Les feuilles sont pennées, de couleur vert foncé, légèrement recourbées et retournées vers l’apex, longues de 2 à 4 m, portées sur un pétiole long de 1 à 2 m aux bords dotés d’épines courtes et épaisses, avec des folioles réparties de façon régulière, longues de 60 à 120 cm et larges de 4 à 8 cm, pointues, d’abord rigides puis pendant vers l’apex et étendues presque à l’horizontale. Les inflorescences, situées entre les feuilles, en général unisexuées mais sur la même plante, sont souvent produites en alternance. Les femelles, longues de 30 à 40 cm, portées sur un pédoncule long d’environ 40 cm, compactes et ramifiées et les mâles, longues jusqu’à environ 60 cm, portent des fleurs blanches.

Les infrutescences compactes, larges, arrondies au centre et tendant à être coniques à l’apex sont très caractéristiques. Les fruits, ovoïdes ou rhomboïdes, longs de 2 à 3 cm, d’une couleur rouge orangé intense à maturité, contiennent de 1 à 3 graines d’un poids de 3 à 10 g dont le mésocarpe fibreux et huileux épais de 2 à 4 mm constitue 30 à 40 % de la totalité du fruit. Il y a souvent des fruits parthénocarpiques dépourvus de graines, constitués à 90 % du mésocarpe. On reproduit cette plante au moyen de ses graines qui germent au bout de 3 à 6 mois. La fructification débute à partir de la quatrième ou de la cinquième année.
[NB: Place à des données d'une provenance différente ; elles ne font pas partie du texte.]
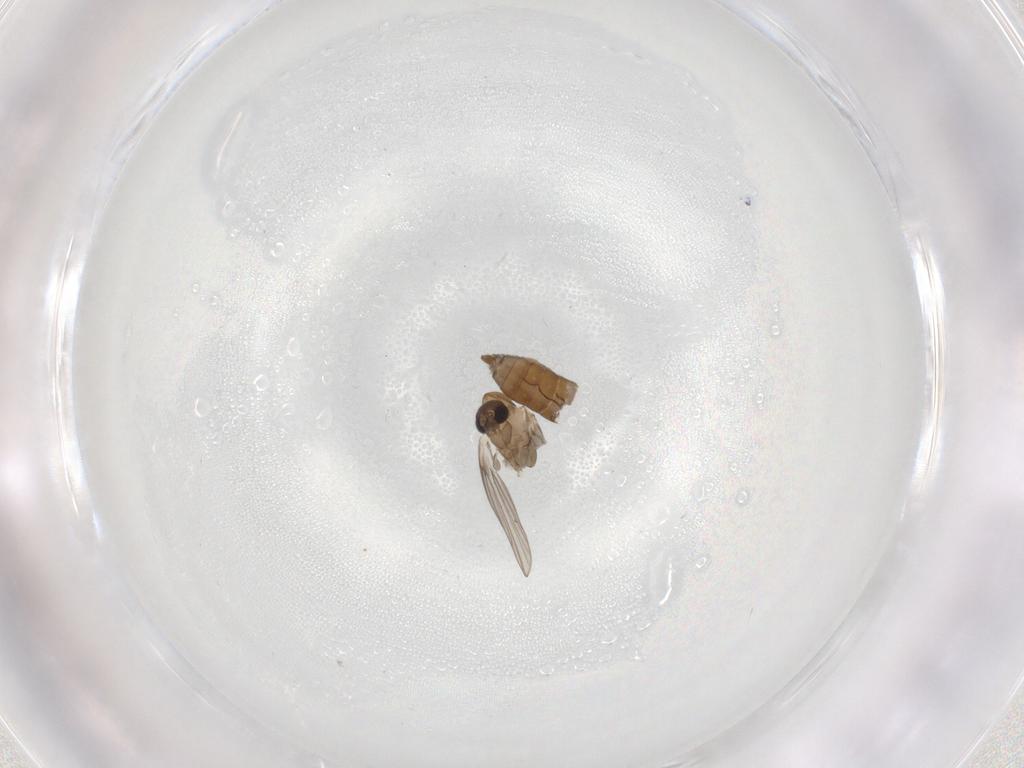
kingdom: Animalia
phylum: Arthropoda
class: Insecta
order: Diptera
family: Psychodidae
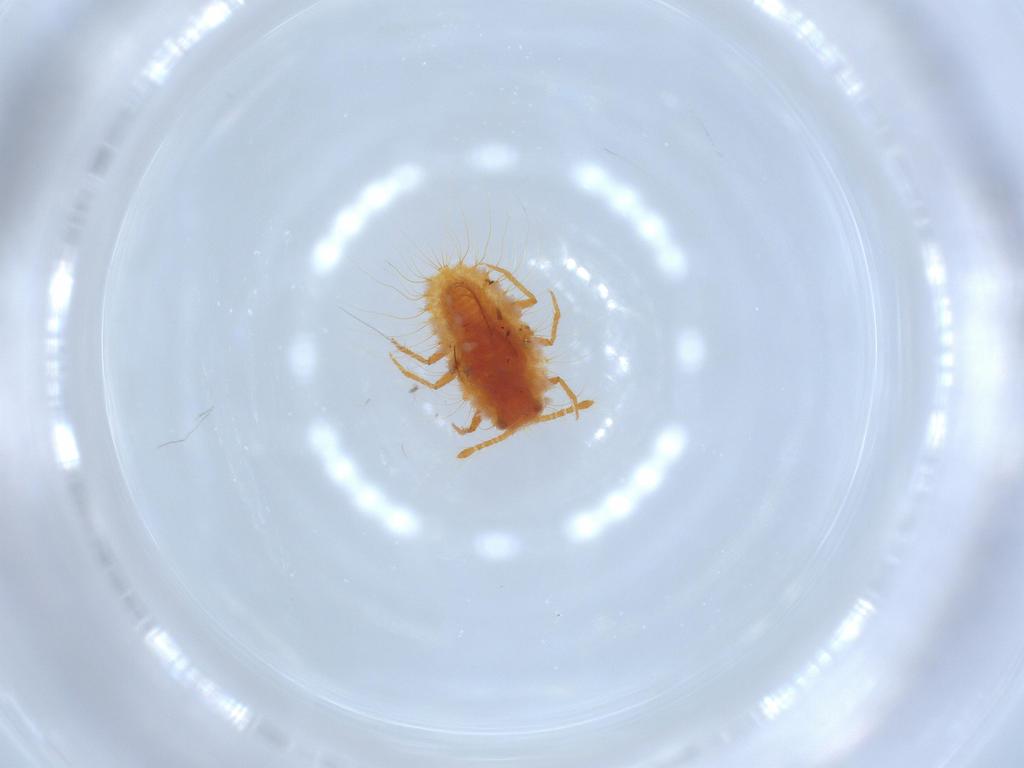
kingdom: Animalia
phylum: Arthropoda
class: Insecta
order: Hemiptera
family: Coccoidea_incertae_sedis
Cette espèce peut être cultivée seulement dans les zones tropicales et subtropicales humides - car elle ne supporte pas les températures proches de 0 °C - caractérisées par une pluviosité élevée répartie tout au long de l’année, et en plein soleil. Elle pousse aussi dans une exposition semi-ombragée mais la production des fruits est alors faible. Elle n’est pas particulièrement exigeante en ce qui concerne les sols, qui peuvent même être pauvres, mais préfère ceux qui sont sableux, légèrement acides et supporte l’eau stagnante.
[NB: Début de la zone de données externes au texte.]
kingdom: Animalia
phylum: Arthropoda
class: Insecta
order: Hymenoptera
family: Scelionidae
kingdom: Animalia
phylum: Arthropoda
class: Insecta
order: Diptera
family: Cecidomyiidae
Ce palmier est rarement cultivé dans un but commercial parce qu’il est peu productif en comparaison de l’ Elaeis guineensis, bien que l’huile que l’on en extrait soit considérée comme étant de meilleure qualité. Les fruits sont utilisés dans l’aire naturelle de répartition pour en extraire de l’huile destinée à la cuisine, pour fabriquer des savons, comme aliment pour les cochons et pour obtenir une boisson à laquelle on ajoute de l’eau et du sucre. L’huile extraite de l’endosperme est utilisée pour les cheveux. Le fruit contient de 30 à 50 % d’huile, laquelle est composée de 56 à 67 % d’acide oléique, de 14 à 24 % d’acide palmitique, de 6 à 22 % d’acide linoléique, de 0,6 à 2 % d’acide stéarique et de 0,1 à 0,3 % d’acide myristique, cette composition étant assez semblable à celle de l’huile d’olive.
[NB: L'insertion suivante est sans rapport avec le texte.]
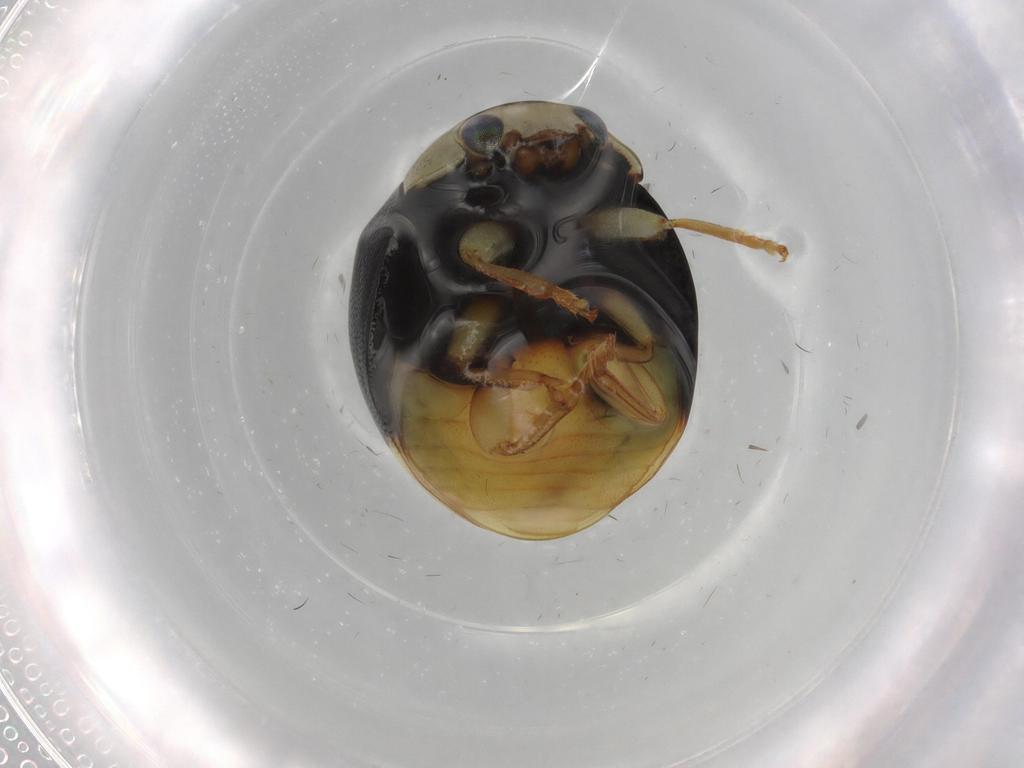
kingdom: Animalia
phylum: Arthropoda
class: Insecta
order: Coleoptera
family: Coccinellidae
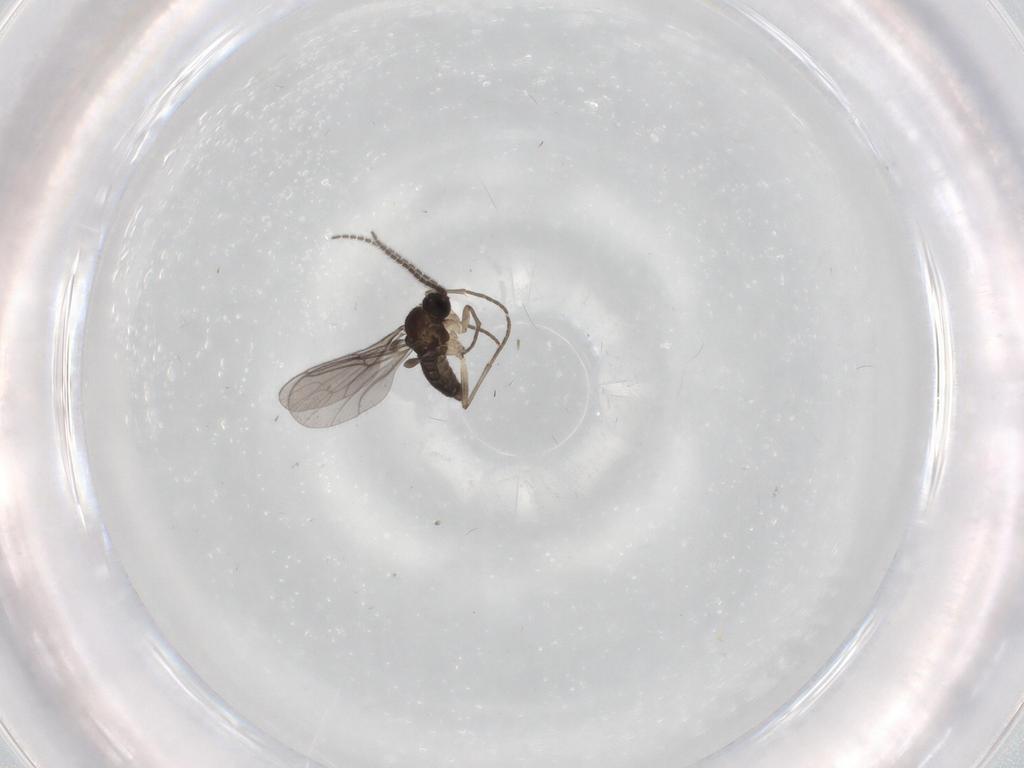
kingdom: Animalia
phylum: Arthropoda
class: Insecta
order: Diptera
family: Sciaridae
Un intérêt croissant se manifeste pour les hybrides avec l’ Elaeis guineensis, avec pour objectif de conférer à celle-ci une plus grande résistance aux maladies de l’ oleifera, une croissance lente, un port plus bas facilitant la récolte et un contenu élevé dans les fruits d’acides gras insaturés.

Synonymes : Alfonsia oleifera Kunth (1816); Elaeis melanococca Mart. (1824); Elaeis melanococca auct., non Gaertn.; Elaeis oleifera (Kunth) Cortés ex Prain (1915); Corozo oleifera (Kunth) L.H.Bailey (1933); Elaeis oleifera (Kunth) Cortés ex Wess. Boer (1965).